International career^{‡}
- 2004: United States U17 / 2 / (0)

Managerial career
- 2014: Davidson Wildcats (assistant)
- 2021: Stumptown AC (assistant)

= Drew Yates =

American soccer player (born 1988)

Drew Yates (born May 14, 1988, in Severna Park, Maryland) is an American soccer player.

==Career==

===College and amateur===
Yates attended Archbishop Curley High School and DeMatha High School, played club soccer for the two-time national champion Casa Mia's Bays, and later attended the U.S. Soccer Residency Program in Bradenton, Florida. He was named the Washington Post Player of the Year and the Maryland Gatorade Player of the Year in 2006 and was a three-time NSCAA All-American.

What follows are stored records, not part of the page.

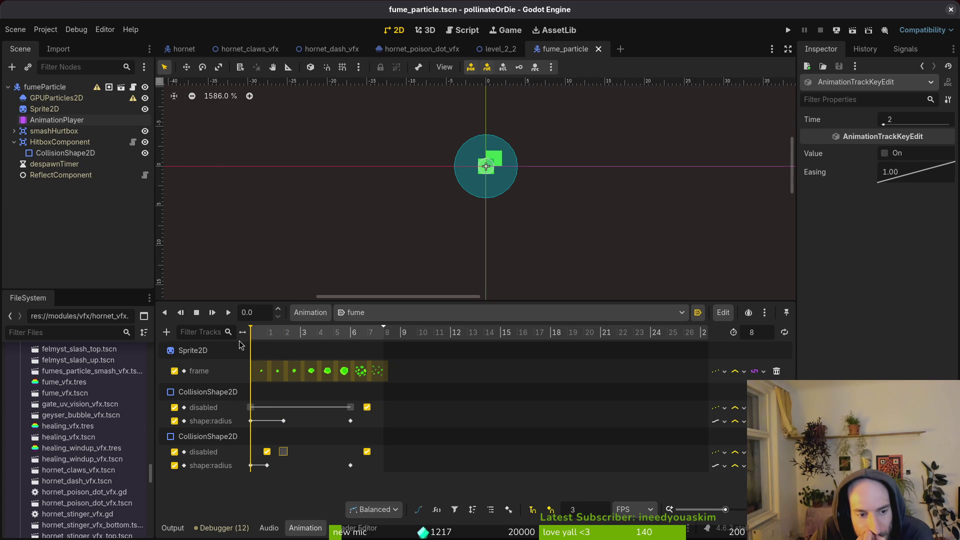
scroll(505, 195, "up", 2)
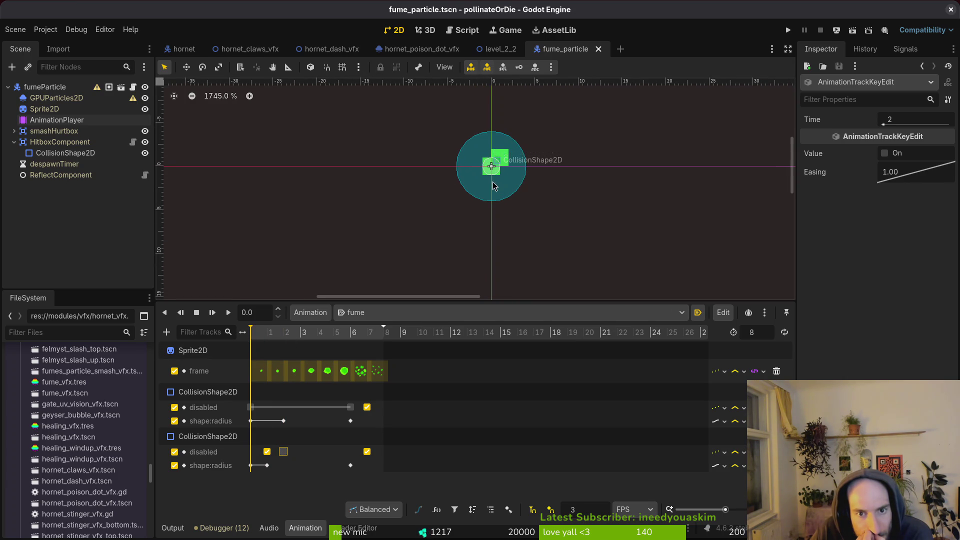
mouse_move(261, 334)
left_mouse_down()
mouse_move(273, 334)
mouse_move(231, 350)
left_mouse_up()
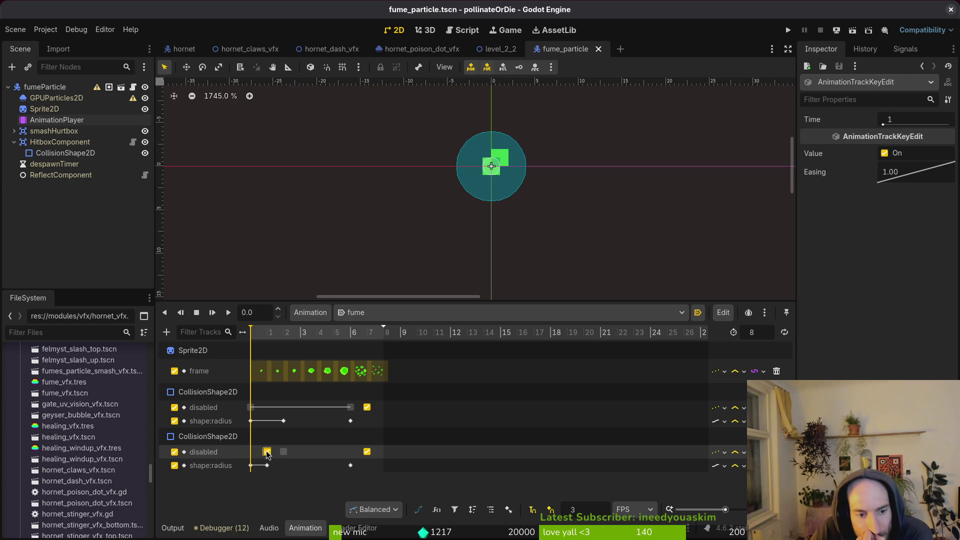
right_click(251, 452)
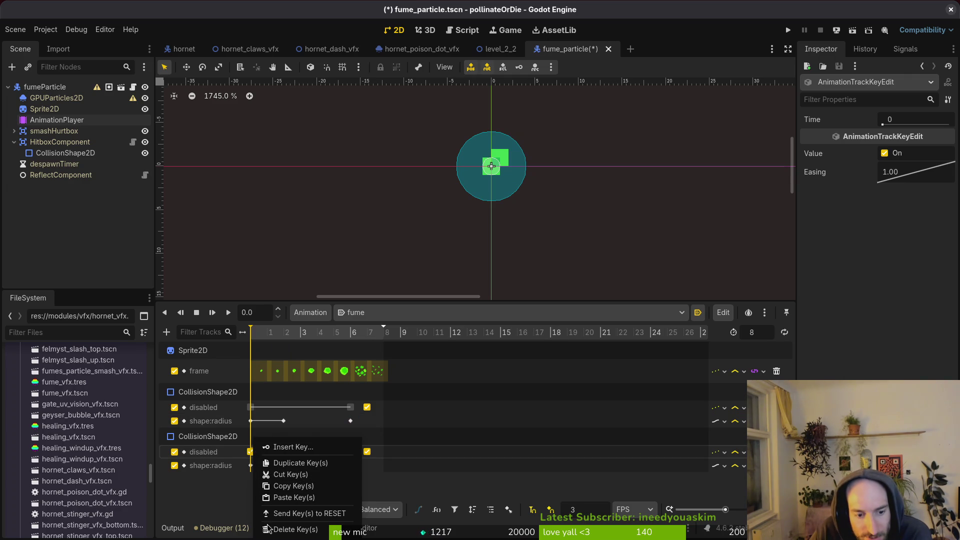
left_click(285, 528)
mouse_move(284, 452)
left_mouse_down()
mouse_move(256, 453)
mouse_move(268, 455)
left_mouse_up()
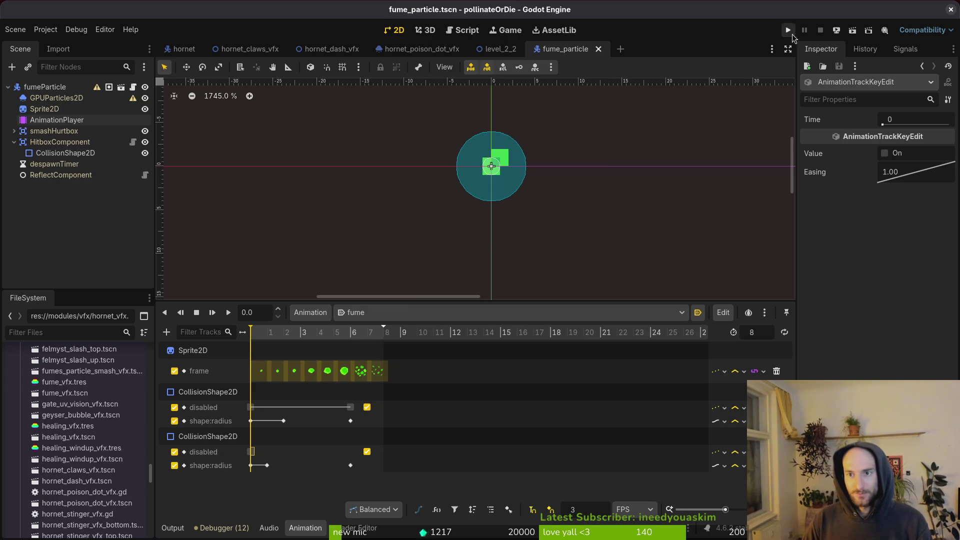
Step: Launch the game from Godot, check the drum and bass mix on YouTube, then close the browser
left_click(788, 31)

He played four years of college soccer at the University of Maryland, and helped them to the NCAA Division I title in 2008. He ended his career at Maryland scoring 14 goals and having 13 assists, totaling 47 points for the squad, and received numerous honors, including ACC All-Academic, Second Team All-Atlantic South Region and Second Team All-ACC selections.

===Professional===
Yates was drafted in the second round (29th overall) of the 2010 MLS SuperDraft by Chicago Fire but was not offered a contract by the team. After a brief trial with Major League Soccer's D.C. United, Yates turned professional in 2010 when he signed for FC Tampa Bay in the USSF Division 2 Professional League. He made his professional debut on April 24, 2010, a game against the NSC Minnesota Stars.

He had a trial with Czech team SK Sigma Olomouc in January 2011.

Yates signed with USL Pro club Harrisburg City Islanders on April 13, 2011. Yates worked at Grace Christian School Bowie after his professional career ended.